**EXERCISE DESCRIPTION**
Both the line containing "Produits associés" and the line containing "(implica /O)." belong to the span. Output exactly that span from the listing below, and nothing outside it.

**THE RECORDS**
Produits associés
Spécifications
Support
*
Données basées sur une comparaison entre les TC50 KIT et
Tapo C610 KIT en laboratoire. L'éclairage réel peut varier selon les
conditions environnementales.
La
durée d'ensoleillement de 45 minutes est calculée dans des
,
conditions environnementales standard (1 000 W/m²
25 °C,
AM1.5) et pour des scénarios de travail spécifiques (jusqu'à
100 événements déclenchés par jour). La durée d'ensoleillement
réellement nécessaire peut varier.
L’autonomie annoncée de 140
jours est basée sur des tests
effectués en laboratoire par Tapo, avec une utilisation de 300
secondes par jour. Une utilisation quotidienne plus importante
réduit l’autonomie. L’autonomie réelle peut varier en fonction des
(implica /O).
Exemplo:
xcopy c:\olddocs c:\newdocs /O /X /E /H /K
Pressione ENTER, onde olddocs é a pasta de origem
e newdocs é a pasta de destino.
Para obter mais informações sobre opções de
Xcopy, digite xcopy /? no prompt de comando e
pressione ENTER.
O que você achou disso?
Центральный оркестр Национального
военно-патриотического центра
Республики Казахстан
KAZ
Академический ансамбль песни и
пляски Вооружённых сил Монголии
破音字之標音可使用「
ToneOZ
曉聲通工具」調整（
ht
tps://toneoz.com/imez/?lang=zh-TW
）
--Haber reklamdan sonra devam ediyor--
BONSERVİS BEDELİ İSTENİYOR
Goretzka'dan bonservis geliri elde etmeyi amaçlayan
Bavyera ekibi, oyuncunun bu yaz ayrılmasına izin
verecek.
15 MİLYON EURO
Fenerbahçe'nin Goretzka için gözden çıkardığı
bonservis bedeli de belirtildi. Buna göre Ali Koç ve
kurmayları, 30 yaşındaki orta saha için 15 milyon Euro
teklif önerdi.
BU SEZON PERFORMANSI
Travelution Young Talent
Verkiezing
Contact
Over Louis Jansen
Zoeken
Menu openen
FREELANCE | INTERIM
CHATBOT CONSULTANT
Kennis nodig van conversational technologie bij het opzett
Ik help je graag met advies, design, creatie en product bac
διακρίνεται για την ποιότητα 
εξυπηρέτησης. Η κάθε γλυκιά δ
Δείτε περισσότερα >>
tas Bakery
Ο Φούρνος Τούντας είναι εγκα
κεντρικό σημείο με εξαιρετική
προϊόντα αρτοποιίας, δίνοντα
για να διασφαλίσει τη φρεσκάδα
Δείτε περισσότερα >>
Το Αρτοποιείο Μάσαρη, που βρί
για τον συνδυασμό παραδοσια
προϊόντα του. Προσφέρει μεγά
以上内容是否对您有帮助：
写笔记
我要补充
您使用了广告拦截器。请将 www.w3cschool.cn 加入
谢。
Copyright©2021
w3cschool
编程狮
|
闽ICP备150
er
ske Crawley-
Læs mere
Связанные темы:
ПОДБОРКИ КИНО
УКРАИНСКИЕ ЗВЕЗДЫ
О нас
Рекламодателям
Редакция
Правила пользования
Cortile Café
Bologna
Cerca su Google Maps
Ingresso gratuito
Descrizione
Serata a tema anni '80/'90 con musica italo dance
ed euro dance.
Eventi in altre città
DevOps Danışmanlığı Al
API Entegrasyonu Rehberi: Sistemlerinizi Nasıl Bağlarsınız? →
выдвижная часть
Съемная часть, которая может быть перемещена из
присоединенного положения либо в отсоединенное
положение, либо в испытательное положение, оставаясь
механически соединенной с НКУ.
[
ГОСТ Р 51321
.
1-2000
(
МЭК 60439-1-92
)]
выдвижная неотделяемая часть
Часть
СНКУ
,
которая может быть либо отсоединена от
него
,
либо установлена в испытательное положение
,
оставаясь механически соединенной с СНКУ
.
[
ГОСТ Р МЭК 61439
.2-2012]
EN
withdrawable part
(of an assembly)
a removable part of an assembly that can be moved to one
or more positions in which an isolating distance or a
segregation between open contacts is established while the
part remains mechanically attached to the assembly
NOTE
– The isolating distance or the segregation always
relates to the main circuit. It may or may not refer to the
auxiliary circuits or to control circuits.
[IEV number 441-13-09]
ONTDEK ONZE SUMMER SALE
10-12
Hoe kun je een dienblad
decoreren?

==

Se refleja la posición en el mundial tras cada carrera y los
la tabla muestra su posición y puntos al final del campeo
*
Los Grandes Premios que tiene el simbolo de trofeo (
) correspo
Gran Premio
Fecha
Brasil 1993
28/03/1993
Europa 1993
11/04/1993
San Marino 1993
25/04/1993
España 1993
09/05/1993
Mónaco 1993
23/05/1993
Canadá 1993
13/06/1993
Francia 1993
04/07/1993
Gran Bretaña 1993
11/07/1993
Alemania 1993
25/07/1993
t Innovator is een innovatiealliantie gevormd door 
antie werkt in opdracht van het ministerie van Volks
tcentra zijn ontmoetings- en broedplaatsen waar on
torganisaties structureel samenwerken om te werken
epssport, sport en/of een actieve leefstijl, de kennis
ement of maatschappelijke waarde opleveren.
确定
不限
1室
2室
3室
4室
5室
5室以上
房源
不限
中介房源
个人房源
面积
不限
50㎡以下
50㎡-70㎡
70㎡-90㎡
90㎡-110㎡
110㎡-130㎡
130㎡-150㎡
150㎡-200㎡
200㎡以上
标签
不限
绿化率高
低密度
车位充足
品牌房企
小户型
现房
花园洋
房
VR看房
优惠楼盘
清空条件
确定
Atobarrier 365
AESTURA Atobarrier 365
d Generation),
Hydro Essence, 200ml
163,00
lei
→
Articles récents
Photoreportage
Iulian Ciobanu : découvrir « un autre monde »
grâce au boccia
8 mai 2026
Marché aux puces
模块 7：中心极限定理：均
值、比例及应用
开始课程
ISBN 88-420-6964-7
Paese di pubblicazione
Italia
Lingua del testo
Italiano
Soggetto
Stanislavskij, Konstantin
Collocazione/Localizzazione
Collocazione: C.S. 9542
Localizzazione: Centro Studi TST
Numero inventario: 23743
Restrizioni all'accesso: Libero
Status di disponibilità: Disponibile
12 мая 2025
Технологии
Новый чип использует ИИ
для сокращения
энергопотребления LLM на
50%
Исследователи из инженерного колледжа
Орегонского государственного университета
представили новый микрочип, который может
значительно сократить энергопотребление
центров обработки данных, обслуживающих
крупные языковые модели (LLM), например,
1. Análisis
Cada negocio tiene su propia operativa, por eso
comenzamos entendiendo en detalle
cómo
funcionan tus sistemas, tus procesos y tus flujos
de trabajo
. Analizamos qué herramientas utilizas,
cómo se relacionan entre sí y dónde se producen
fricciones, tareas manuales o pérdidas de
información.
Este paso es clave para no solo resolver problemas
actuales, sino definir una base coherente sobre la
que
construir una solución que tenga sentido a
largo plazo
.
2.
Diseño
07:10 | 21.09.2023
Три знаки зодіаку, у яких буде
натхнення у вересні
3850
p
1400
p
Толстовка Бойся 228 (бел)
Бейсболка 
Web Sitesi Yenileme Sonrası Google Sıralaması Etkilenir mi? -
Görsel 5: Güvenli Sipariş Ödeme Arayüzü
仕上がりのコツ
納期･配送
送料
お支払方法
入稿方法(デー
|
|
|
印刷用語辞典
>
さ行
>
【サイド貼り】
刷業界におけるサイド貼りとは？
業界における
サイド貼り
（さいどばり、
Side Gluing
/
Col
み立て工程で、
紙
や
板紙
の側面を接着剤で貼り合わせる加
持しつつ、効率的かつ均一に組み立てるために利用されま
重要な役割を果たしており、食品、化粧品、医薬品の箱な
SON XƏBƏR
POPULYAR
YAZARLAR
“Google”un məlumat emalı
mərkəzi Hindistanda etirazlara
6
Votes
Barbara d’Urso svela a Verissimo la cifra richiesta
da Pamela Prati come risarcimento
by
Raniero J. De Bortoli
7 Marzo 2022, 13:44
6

...

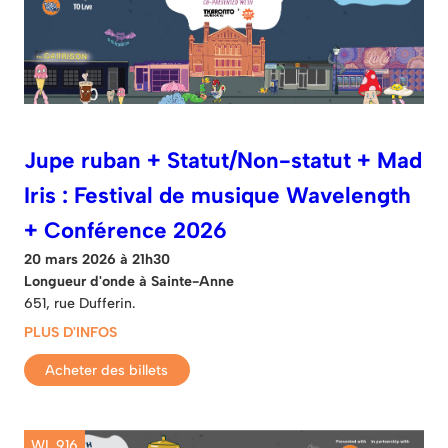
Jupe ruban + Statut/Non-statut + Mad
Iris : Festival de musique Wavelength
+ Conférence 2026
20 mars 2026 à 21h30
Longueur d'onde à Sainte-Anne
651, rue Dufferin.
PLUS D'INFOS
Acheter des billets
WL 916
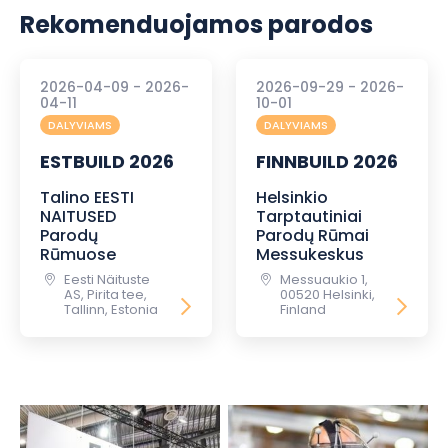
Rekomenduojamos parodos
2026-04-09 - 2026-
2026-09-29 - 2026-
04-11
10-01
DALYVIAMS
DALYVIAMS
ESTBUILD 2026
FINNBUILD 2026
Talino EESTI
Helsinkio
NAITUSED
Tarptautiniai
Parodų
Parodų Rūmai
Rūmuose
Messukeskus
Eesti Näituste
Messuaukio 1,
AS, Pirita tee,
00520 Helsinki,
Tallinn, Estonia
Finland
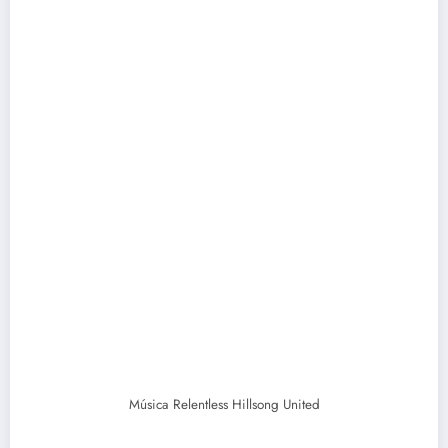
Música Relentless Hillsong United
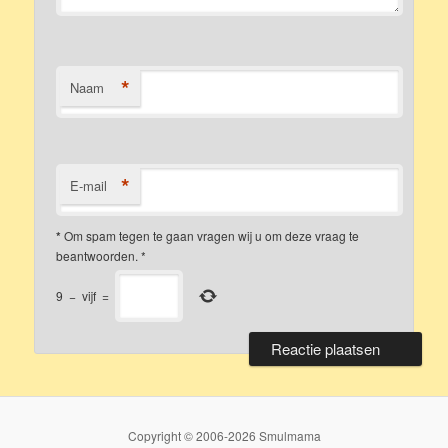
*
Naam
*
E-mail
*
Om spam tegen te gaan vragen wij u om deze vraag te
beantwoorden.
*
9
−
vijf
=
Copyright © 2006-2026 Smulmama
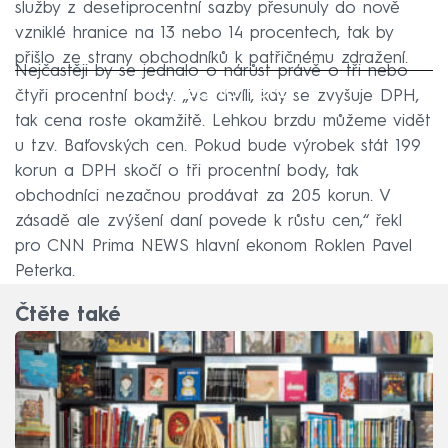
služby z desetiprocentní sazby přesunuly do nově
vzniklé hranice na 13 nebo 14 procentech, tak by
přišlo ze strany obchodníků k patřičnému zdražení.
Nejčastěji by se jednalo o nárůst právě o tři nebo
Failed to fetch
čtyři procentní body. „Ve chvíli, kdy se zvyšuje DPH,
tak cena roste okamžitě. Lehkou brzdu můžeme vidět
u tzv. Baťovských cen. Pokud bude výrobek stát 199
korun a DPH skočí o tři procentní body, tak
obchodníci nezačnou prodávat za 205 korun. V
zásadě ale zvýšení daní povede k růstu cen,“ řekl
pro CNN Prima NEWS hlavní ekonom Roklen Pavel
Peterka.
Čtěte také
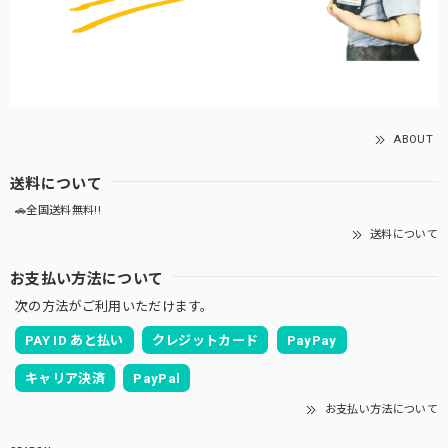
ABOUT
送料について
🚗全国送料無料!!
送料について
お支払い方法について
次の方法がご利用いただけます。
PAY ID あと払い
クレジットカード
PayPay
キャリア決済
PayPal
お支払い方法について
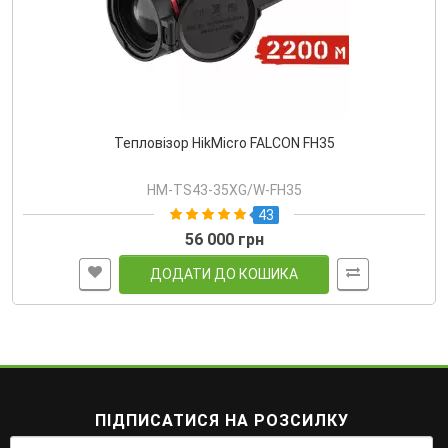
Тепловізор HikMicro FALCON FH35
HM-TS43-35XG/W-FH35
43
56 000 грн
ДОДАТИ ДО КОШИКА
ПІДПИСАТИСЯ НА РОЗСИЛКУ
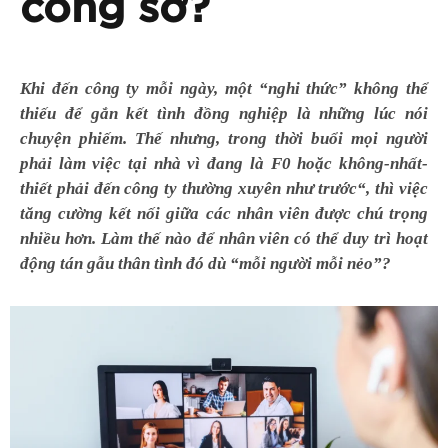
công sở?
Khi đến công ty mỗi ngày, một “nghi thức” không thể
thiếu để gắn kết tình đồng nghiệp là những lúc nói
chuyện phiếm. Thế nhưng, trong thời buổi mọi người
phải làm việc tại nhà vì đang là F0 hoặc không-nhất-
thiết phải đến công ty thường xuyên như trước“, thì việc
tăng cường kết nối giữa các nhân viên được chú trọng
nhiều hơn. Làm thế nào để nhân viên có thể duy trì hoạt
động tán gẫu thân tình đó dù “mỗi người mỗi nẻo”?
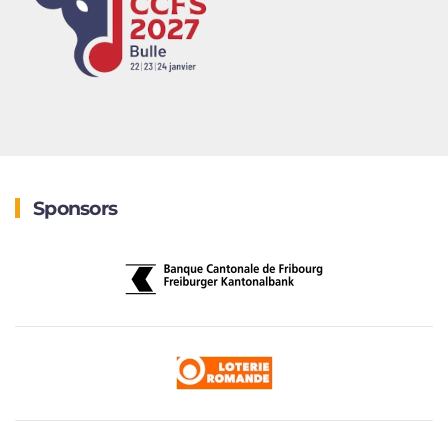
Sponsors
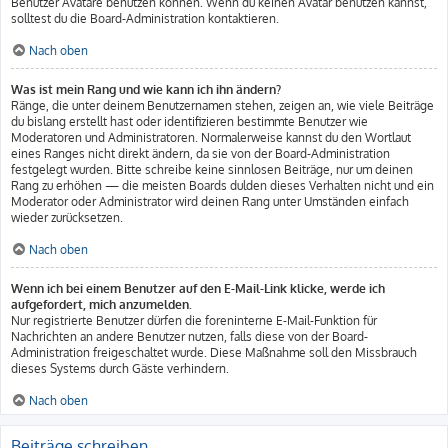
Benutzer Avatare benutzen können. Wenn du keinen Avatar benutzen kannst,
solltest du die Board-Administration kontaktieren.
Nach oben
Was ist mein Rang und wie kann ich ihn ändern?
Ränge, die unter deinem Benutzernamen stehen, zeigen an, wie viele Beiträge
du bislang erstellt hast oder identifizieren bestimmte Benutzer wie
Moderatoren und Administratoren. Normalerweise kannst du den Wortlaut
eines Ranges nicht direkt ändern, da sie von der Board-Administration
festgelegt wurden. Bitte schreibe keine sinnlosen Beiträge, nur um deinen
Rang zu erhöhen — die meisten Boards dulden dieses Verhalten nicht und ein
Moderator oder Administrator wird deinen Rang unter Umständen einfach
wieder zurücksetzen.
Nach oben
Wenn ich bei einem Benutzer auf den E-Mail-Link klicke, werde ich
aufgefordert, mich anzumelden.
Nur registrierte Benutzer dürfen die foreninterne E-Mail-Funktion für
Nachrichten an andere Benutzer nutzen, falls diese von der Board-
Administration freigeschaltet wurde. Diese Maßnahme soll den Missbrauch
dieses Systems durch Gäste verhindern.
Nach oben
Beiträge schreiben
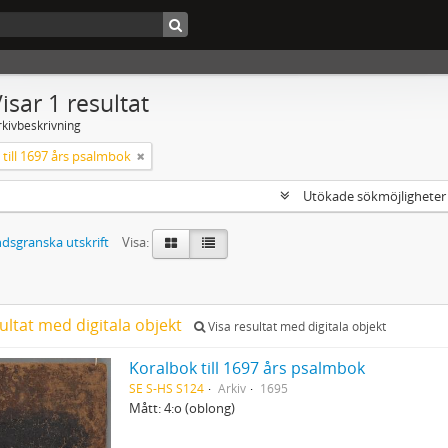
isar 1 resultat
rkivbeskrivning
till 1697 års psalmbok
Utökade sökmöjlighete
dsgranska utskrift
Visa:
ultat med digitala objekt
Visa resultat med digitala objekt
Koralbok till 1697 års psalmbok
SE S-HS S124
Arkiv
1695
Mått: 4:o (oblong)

**EXERCISE SOLUTION**
Produits associés
Spécifications
Support
*
Données basées sur une comparaison entre les TC50 KIT et
Tapo C610 KIT en laboratoire. L'éclairage réel peut varier selon les
conditions environnementales.
La
durée d'ensoleillement de 45 minutes est calculée dans des
,
conditions environnementales standard (1 000 W/m²
25 °C,
AM1.5) et pour des scénarios de travail spécifiques (jusqu'à
100 événements déclenchés par jour). La durée d'ensoleillement
réellement nécessaire peut varier.
L’autonomie annoncée de 140
jours est basée sur des tests
effectués en laboratoire par Tapo, avec une utilisation de 300
secondes par jour. Une utilisation quotidienne plus importante
réduit l’autonomie. L’autonomie réelle peut varier en fonction des
(implica /O).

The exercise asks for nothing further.